Here’s where the surprises usually showed up. In this case the kitchen was remarkably untrashed— sometimes kitchens were a nightmare. A few crusted dishes sat in the sink but the table was clear, trashcan still had its top firmly in place, and no roaches scurried away. No noxious odors from the fridge. She would come back to that.

She walked through a doorway into a living/dining L and saw that the home still contained furniture. Three doors opened off a short hallway—a little pink bathroom was visible but the other two doors were closed. A starter home for a young family, certainly adequate for a retired couple. She’d seen quite a few similar, and it wasn’t a whole lot smaller than her own place on Elmwood Lane.

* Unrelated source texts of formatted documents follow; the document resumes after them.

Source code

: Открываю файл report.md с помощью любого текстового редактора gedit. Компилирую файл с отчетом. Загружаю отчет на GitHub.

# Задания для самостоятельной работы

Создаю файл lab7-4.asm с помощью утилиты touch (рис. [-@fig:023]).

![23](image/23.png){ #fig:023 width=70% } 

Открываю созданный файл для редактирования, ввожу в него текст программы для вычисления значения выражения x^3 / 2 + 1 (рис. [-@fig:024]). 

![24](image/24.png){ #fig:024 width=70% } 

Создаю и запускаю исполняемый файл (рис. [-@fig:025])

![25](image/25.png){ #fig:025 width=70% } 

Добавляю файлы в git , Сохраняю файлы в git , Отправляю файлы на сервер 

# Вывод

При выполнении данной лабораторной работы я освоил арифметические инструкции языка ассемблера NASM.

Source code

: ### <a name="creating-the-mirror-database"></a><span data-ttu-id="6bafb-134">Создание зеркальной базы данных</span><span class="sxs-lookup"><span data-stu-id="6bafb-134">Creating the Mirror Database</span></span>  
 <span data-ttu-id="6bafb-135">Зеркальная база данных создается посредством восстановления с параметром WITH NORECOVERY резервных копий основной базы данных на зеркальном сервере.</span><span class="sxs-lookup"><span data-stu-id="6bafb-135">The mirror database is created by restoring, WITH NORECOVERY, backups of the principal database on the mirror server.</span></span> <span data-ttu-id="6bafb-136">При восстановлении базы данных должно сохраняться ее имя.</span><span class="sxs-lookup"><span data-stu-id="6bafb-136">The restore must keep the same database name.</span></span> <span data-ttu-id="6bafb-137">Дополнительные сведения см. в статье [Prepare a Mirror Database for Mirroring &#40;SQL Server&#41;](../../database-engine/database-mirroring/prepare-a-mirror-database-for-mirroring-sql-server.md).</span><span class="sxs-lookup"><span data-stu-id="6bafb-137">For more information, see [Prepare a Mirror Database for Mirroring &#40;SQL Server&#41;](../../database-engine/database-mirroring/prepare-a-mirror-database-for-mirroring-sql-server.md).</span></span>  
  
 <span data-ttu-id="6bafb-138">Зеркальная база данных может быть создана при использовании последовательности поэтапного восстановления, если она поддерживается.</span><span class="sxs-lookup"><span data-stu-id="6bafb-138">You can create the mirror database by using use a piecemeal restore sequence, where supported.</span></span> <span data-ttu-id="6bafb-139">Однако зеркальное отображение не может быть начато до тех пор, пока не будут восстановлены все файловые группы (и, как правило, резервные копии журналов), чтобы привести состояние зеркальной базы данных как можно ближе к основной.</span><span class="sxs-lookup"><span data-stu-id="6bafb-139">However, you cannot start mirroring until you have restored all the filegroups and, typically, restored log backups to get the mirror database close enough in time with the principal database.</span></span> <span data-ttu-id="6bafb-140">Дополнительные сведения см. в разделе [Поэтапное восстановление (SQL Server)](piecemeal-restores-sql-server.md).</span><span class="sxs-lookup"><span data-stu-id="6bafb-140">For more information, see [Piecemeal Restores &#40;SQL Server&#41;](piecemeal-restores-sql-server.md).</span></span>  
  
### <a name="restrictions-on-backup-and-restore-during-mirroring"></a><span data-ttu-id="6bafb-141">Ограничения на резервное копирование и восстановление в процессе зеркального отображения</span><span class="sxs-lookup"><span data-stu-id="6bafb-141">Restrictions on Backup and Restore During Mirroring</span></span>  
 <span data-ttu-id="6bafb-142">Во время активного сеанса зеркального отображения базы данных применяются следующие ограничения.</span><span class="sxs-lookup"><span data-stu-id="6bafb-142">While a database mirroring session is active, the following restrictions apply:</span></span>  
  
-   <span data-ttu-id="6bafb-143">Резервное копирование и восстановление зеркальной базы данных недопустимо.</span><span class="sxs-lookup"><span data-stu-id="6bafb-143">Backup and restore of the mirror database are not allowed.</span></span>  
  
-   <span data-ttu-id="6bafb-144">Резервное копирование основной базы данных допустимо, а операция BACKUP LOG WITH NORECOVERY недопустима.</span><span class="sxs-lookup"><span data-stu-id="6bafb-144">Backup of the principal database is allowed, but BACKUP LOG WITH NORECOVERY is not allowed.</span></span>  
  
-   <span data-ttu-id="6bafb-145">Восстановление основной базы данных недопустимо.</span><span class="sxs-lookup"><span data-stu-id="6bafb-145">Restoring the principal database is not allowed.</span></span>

In the living room an ancient sofa looked like prime real estate for dust mites and a round coffee table held several red pillar candles with hard wax drips down their sides. Dusty-looking bundles of dried herbs lay among the candles, and an open book sat on the sofa, as if the reader had simply gotten up in mid-chapter and planned to return. The rest of the room was cluttered with a lifetime’s accumulation—shelves held stacks of magazines and cheaply framed photos of children in 1940s attire. An old fashioned wooden radio had cobwebs lacing its speaker and trailing between the knobs.

Sam wandered through the room, trailing her fingers across the fringe on the shade of an old floor lamp. Then she heard a thump.

The hair on her neck rose. I’m getting too old for this.

She searched for a weapon of any kind. The floor lamp looked heavy but completely unwieldy. She edged back to the kitchen and pulled the biggest wrench, a crescent only ten inches long, from her tool kit.

“Hello?” she called out.

The thump came a tiny bit louder this time.

“Hello? USDA caretaker. Anyone here?” She tiptoed into the hallway, her steps silent on the worn saltillo tile.

This time she swore she heard a moan. No way this could be a good thing. She should call 911, she thought, even as she reached out to the first closed bedroom door and turned the knob.

The smell of illness and old-person emanated from the room as soon as the door opened. Sam held her breath for a moment. The place was so dim she had a hard time finding the source of the sound. A wooden bed took up most of the space, while a high dresser on the far wall and a nightstand cluttered with bottles, drinking glasses and wadded tissues filled the rest of the space. Crumpled blankets created waves on the surface of the bed and it took her a moment to realize that a tiny, shriveled woman lay under them.